10 myths surrounding the digitization of the sheet metal sector

Numerous myths have sprung up around digitization, and today we will be dismantling some of the more common ones.

1. Digitization destroys jobs. Not only is the human factor still required in decision-making in those companies that have already digitized, as this process may also lead to the creation of new jobs. Digitization enables the staff in an organization to focus instead on tasks that add greater value.

2. Digitization is a passing fad. The digitization process that has evolved over recent decades suggests that its spread to fields that have thus far continued to depend on manual labour is unstoppable, irrespective of the sector involved. Thanks to our own experience, we know that digitization is essential for adapting to the changing environments in which businesses now have to compete.

3. Digitization requires a huge investment that is only within reach for a few. Thanks to systems in the cloud and usage-based licencing fees, digitization is becoming increasingly affordable for small and medium-sized enterprises (SMEs), as systems are scalable, so changeover processes can be undertaken gradually, striking a balance between needs and the resources available.

4. Companies that fail to digitize will disappear. Digitization paves the way for dynamic decision-making and allows adapting to each scenario in ever-changing markets. It helps to improve a given business’s capabilities, but this does not mean it is the only way to survive in the future.

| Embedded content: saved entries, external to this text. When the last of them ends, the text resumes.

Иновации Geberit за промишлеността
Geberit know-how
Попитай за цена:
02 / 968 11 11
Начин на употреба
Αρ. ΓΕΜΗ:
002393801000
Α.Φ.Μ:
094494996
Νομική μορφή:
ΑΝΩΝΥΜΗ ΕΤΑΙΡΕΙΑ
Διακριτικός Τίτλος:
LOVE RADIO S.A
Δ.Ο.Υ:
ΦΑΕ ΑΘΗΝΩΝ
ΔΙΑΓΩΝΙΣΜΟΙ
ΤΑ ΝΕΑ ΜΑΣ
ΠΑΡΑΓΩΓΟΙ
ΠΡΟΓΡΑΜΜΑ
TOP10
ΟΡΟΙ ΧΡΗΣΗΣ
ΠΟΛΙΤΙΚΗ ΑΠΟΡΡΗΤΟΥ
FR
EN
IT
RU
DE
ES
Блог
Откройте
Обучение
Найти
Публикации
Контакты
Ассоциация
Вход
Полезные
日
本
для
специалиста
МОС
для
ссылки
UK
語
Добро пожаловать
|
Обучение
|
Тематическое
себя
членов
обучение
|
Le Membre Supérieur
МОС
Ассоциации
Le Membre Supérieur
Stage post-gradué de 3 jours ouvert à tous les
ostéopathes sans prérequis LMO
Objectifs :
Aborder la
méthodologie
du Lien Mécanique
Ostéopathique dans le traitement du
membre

5. Digitization means losing my differential features. Companies need a partner in this process, one with a profound understanding not only of the tools and processes required for implementing digitization, but also of each sector’s idiosyncrasies. digitization will therefore be introduced in those ambits in which it truly makes a difference, ignoring those areas in which it adds little or nothing.

6. Digitization is not important in industrial sectors. Digitizing industry means democratising concepts that have thus far been reserved for only a few, such as an agile and rapid response to customers, which is essential in a world in which we are all aware that change is now a constant factor, and will continue to be.

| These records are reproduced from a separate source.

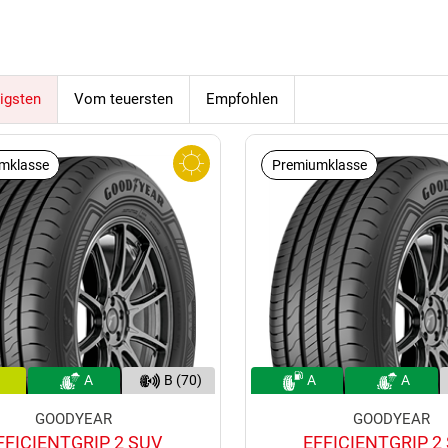
(69)
igsten
Vom teuersten
Empfohlen
mklasse
Premiumklasse
A
B (70)
A
A
GOODYEAR
GOODYEAR
FFICIENTGRIP 2 SUV
EFFICIENTGRIP 2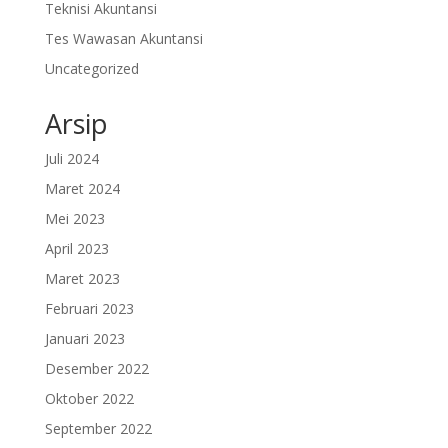
Teknisi Akuntansi
Tes Wawasan Akuntansi
Uncategorized
Arsip
Juli 2024
Maret 2024
Mei 2023
April 2023
Maret 2023
Februari 2023
Januari 2023
Desember 2022
Oktober 2022
September 2022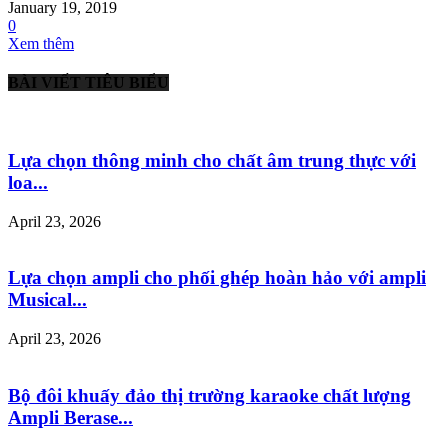
January 19, 2019
0
Xem thêm
BÀI VIẾT TIÊU BIỂU
Lựa chọn thông minh cho chất âm trung thực với
loa...
April 23, 2026
Lựa chọn ampli cho phối ghép hoàn hảo với ampli
Musical...
April 23, 2026
Bộ đôi khuấy đảo thị trường karaoke chất lượng
Ampli Berase...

7. Digitization slows production processes. That may be the feeling in some cases. Nevertheless, digitizing a sheet metal plant’s production provides such advantages as the control of timings and bottlenecks, or the ability to know what is happening in real time, making decisions based on hard data rather than gut reactions.

8. Those companies that do not digitize will not survive. Digitization is a multiplying force. It enables companies to be more dynamic and adapt quickly to changes taking place in their environments. Digitization enables SMEs to access markets that they thought were reserved for the few. Yet this does not mean that companies without digitization tools will necessarily cease to be competitive.

9. Digitization reduces creativity. Digitization releases people from processes that are often tedious and repetitive, enabling them to focus on tasks that create more value, whereby it may in fact boost the creativity of teams.

10. Success in a digitization process requires an all-or-nothing approach. The logical thing is to understand a given sector’s idiosyncrasies in order to decide upon the stages in which the digitization process is to take place. Furthermore, this process does not end once these tools have been adopted, as both their own and the business’s evolution will require updates, modifications, and new tools for adapting to demand in each case.